De rechtbank stelt op basis van het verlengingsadvies, de door de deskundige ter zitting gegeven toelichting en de Pro Justitia-rapportages vast dat niet te verwachten is dat binnen een jaar gronden aanwezig zijn die een beëindiging van de terbeschikkingstelling rechtvaardigen. Ook overigens is er geen sprake van een bijzondere omstandigheid die een verlenging met een jaar vereist.
De rechtbank zal daarom de maatregel met twee jaar verlengen.
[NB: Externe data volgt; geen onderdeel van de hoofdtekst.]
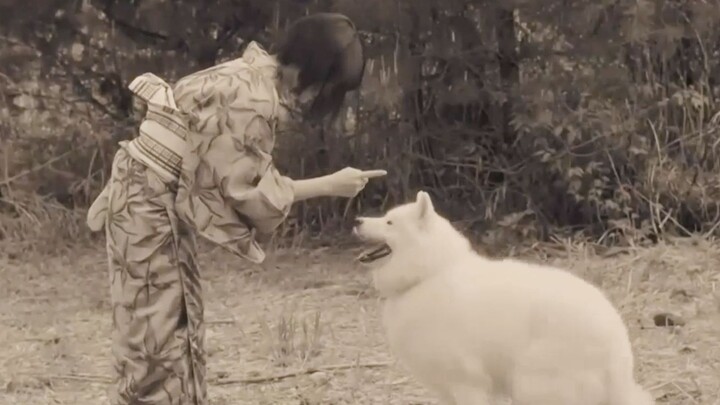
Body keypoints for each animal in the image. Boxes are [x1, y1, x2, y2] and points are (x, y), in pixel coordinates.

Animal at [352, 190, 656, 404]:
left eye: (389, 222)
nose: (357, 220)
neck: (429, 273)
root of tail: (618, 353)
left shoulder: (466, 382)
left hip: (535, 385)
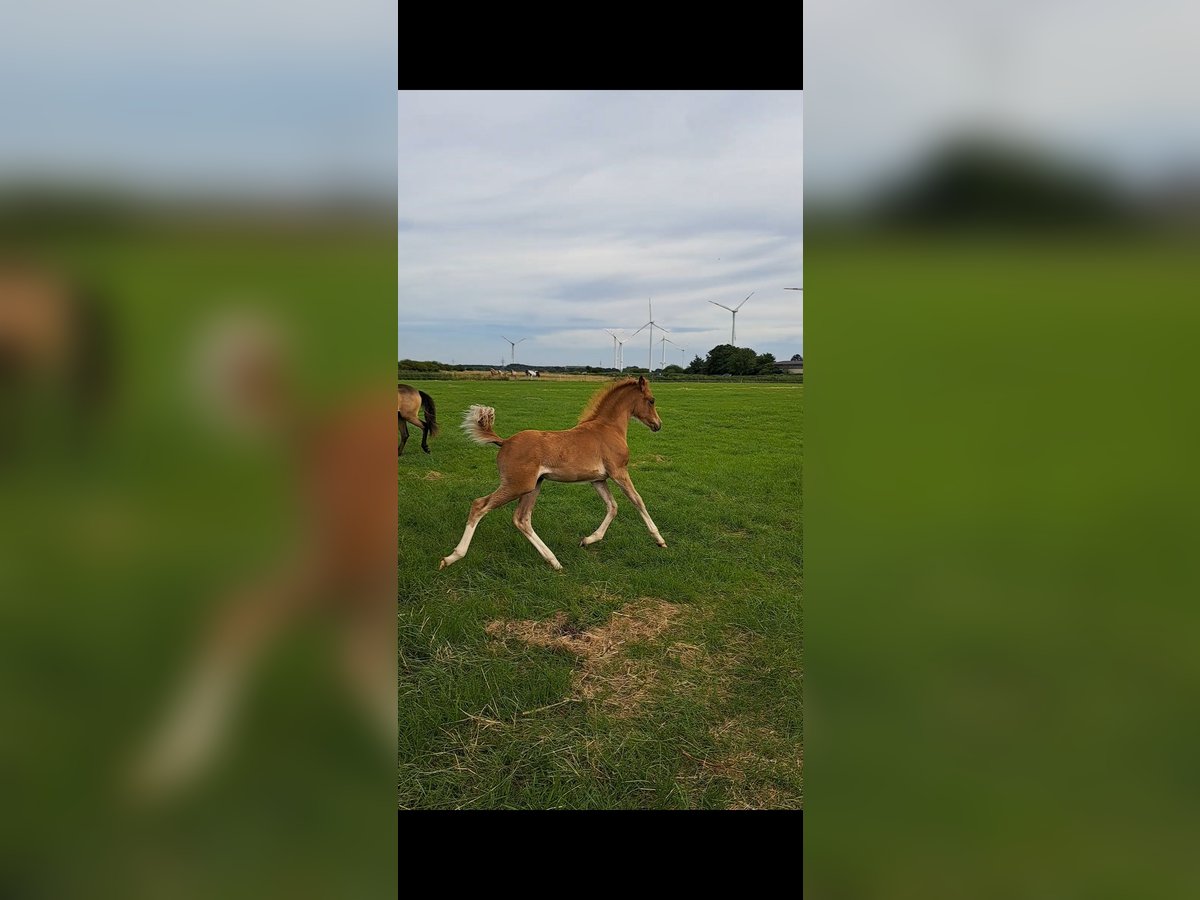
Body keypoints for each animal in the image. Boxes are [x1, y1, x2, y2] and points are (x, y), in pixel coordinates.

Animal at [441, 374, 667, 571]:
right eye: (651, 400)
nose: (658, 425)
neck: (608, 428)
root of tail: (504, 442)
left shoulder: (598, 479)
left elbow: (612, 506)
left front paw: (588, 540)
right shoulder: (619, 472)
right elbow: (637, 501)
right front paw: (660, 540)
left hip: (533, 486)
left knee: (522, 518)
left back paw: (554, 561)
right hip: (517, 485)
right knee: (480, 505)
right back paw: (452, 557)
De rechtbank heeft gelet op de artikelen 38d en 38e van het Wetboek van Strafrecht.

8.De beslissing

De rechtbank verlengt de termijn van de terbeschikkingstelling met verpleging van overheidswege van [betrokkene] met twee jaar.
Deze beslissing is genomen door mr. G.A. Bos, voorzitter, mr. C.A.M. van Straalen en mr. A.M.M. Lemmen, rechters, in tegenwoordigheid van mr. I.J.A. Barends als griffier en in het openbaar uitgesproken op 5 april 2023.
De jongste rechter en de griffier zijn buiten staat de beslissing mede te ondertekenen.